The first two weeks, on the facing bench were men from other companies, not Suleiman Isa's. The third week, Kataruka and I were already sprawling on our bench when the Suleiman Isa boys came into the van. There were four of them, none that I recognized, but Kataruka sat up to my left, flexing the rope on his wrists. We went to the courts bound like animals, roped to each other. But there was rope enough for what we had to do. The Suleiman Isa men arranged themselves, made themselves comfortable, and grinned at me. They were amused, and they were without fear.
'What are you laughing at, maderchod?' Kataruka said. He was very fair, my Kataruka, but very pock-marked. Quiet most of the time, but he spoke up then.
'No need for tension,' I said to him. I was very relaxed myself. I could feel my blood singing, but I felt calm. The Suleiman Isa boys were quite relaxed too, because they were four and we were two, because they had heard that I was really a coward.
'Is your gaand still sore?' one of them said to me. 'We heard that Parulkar took it every night for months. He said that you were a good gaadi to mount, that you moaned like a girl.'
I smiled back at him. 'Parulkar is an honest policeman,' I said. 'What he says must be true.' I shifted back on the bench and raised my knee, put my foot up on the bench, and scratched at my ankle.

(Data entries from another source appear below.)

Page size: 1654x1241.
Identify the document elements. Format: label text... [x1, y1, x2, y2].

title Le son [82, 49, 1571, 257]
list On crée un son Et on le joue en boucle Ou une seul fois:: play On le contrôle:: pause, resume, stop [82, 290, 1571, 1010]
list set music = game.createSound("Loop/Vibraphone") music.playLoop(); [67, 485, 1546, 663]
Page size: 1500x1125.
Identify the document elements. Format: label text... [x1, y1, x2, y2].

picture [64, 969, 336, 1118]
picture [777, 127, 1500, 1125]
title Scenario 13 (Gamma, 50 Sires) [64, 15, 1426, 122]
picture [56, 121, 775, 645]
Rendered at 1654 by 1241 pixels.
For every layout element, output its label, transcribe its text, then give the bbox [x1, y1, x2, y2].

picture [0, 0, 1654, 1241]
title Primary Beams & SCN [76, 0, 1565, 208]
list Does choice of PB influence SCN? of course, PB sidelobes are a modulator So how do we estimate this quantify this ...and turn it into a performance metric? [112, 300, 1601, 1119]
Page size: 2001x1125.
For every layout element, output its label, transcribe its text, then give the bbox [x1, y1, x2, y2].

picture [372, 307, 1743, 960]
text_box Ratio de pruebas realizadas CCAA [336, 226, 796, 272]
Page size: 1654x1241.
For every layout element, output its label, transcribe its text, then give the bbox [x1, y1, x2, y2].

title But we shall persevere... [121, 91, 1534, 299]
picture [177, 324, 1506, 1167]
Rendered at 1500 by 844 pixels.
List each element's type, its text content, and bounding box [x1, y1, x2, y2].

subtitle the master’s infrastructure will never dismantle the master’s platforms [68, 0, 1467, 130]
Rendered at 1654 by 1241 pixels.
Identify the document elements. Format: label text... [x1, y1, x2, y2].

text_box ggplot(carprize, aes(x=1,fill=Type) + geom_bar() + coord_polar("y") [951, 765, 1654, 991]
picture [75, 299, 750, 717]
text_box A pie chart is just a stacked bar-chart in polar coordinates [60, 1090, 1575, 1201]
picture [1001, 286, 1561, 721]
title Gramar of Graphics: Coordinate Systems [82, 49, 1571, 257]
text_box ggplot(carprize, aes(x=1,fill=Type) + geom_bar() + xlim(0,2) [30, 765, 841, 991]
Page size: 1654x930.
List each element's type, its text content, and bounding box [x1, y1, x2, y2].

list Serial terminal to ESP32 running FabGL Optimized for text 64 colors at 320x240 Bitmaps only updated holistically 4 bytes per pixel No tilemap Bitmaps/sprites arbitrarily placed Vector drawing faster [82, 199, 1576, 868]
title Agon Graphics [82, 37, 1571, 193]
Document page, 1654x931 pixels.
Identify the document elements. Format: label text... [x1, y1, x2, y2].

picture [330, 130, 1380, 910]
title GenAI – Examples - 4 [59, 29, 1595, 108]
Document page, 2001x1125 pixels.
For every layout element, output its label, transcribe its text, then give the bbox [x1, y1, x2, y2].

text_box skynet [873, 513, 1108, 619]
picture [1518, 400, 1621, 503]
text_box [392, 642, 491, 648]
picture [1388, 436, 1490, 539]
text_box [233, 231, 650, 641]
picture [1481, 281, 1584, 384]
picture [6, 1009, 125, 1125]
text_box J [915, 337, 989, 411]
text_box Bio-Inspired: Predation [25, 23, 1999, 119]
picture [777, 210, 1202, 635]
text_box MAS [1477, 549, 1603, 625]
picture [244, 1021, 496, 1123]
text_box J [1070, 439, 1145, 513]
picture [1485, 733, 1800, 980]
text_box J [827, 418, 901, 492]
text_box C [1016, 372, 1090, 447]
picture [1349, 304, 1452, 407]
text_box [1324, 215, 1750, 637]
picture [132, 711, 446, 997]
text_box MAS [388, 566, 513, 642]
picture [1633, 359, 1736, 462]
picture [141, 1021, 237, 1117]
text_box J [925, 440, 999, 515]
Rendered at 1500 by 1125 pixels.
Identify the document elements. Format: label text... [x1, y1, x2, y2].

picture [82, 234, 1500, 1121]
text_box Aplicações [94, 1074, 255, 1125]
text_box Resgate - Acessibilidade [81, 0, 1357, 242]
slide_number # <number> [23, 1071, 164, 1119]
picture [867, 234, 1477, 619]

They were laughing, all of them. The front doors of the van clanked shut, and the engine creaked itself up into a long vibration that drowned out their giggles, and the van jerked forward, and I said very quietly, 'Dipu.'
He was fast all right, this Dipu. I barely saw his hand move, it passed, and the Suleiman Isa boy on the right, for a moment he didn't even know he had been cut. He just sat, and then the blood sprayed across the van. And then we were on them, cutting. We were using blades, not the shaving kind but the heavier industrial ones that are used for cutting cardboard or tape, which we had smuggled from the jail workshop. We had split each blade in half, melted rubber on the broken side to make a kind of handle, and then we had slid the blades into the sides of our rubber Kitto chappals, into the heels. It took a second's knocking with a fingertip to find the blade in the chappal and pull it gently out. And then we were on them, cutting.